Porté par son groupe NASCO, cet investissement vise à rompre un quasi-monopole de plusieurs décennies détenu par la famille Castel, via sa filiale Sosucam au Cameroun.

(Cameroun eco) Le milliardaire camerounais Nassourou Issa a officiellement lancé les travaux de sa nouvelle sucrerie, un projet colossal estimé à 100 millions de dollars. Porté par son groupe NASCO, cet investissement vise à rompre un quasi-monopole de plusieurs décennies détenu par la famille Castel, via sa filiale Sosucam. Soutenu par des financements de la Société Générale et de la banque locale CCA-Bank, le chantier civil est désormais engagé, avec une mise en service complète programmée pour 2028. 

La future raffinerie, dont la capacité annuelle est projetée à 300 000 tonnes de sucre raffiné, ambitionne de dépasser la production actuelle de Sosucam, qui oscille entre 120 000 et 160 000 tonnes par an. Si les objectifs opérationnels sont atteints, l’usine de Nassourou Issa deviendrait la plus grande du secteur dans la sous-région. Ce défi industriel majeur s’accompagne d’une stratégie commerciale claire : couvrir l’intégralité de la demande nationale, historiquement contrainte par un déficit structurel qui oblige le pays à recourir à des importations onéreuses.

L’offensive de NASCO intervient dans un environnement politique et économique particulièrement favorable. Le marché camerounais du sucre est en effet caractérisé par une dépendance chronique à l’offre extérieure, un talon d’Achille pour la balance commerciale du pays. Parallèlement, l’opérateur historique montre des signes de fragilité. La branche agro-industrielle du groupe Castel, Somdia, a récemment manifesté son intention de se retirer du Cameroun, en cherchant à céder sa participation majoritaire de 88,36 % dans Sosucam. Une aubaine stratégique pour le nouvel entrant, qui profite d’un vide laissé par un concurrent en repli.
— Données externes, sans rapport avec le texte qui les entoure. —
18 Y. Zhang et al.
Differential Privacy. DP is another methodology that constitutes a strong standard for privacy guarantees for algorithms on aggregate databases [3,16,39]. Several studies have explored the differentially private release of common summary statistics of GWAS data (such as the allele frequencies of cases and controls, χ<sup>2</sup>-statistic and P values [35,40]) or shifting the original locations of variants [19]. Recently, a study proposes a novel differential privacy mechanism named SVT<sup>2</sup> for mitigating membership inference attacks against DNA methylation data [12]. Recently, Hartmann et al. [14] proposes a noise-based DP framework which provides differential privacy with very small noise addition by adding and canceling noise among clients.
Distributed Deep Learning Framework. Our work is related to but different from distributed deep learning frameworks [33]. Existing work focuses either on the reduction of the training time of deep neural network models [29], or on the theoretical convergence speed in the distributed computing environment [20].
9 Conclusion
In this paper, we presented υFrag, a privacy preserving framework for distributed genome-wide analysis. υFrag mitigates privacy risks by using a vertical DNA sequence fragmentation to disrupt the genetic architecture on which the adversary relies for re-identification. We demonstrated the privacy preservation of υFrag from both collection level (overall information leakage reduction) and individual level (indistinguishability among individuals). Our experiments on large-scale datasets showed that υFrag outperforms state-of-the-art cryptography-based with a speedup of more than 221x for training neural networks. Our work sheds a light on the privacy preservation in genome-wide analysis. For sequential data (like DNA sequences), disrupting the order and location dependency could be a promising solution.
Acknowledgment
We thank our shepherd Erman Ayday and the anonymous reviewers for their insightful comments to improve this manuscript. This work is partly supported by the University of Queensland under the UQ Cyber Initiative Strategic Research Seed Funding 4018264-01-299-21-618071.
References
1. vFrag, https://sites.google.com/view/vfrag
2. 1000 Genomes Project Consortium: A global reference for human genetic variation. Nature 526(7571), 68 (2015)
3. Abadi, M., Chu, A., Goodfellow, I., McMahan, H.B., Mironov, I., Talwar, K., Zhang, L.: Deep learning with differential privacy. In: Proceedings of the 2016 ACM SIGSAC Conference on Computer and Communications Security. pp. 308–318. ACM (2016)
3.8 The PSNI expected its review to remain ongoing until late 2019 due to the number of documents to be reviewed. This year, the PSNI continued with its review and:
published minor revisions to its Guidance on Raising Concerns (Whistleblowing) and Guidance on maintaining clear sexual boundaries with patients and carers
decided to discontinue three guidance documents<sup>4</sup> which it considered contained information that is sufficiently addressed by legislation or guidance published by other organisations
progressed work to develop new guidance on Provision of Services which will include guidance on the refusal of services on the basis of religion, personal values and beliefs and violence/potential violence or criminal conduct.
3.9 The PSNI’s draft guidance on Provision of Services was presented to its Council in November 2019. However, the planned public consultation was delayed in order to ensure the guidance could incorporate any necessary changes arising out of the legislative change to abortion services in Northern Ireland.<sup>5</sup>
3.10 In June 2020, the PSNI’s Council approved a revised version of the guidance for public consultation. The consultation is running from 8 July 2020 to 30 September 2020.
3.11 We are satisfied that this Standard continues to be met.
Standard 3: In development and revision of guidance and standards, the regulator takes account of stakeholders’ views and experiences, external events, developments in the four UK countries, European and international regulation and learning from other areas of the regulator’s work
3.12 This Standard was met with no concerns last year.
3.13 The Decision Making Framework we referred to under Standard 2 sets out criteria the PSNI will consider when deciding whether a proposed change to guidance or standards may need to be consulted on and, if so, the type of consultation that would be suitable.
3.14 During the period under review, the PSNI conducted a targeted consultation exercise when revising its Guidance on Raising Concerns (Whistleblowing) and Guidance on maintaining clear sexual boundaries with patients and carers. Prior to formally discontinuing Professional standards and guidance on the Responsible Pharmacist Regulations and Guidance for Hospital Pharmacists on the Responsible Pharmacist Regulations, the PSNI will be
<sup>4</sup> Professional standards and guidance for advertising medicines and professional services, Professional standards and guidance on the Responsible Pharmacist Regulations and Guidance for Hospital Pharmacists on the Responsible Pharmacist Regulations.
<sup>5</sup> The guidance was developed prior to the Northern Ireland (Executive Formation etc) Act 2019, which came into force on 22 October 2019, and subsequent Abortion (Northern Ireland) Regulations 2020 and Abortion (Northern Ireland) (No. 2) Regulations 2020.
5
L’horizon 2028 apparaît comme une échéance cruciale, non seulement pour le groupe NASCO, mais aussi pour la souveraineté alimentaire du Cameroun. La réussite du projet permettrait au pays de combler l’intégralité de son déficit annuel, qui avoisine les 300 000 tonnes, et de se passer définitivement des importations. Un tel scénario placerait un acteur national au cœur de la filière, transformant une faiblesse structurelle en un levier de croissance et d’indépendance économique.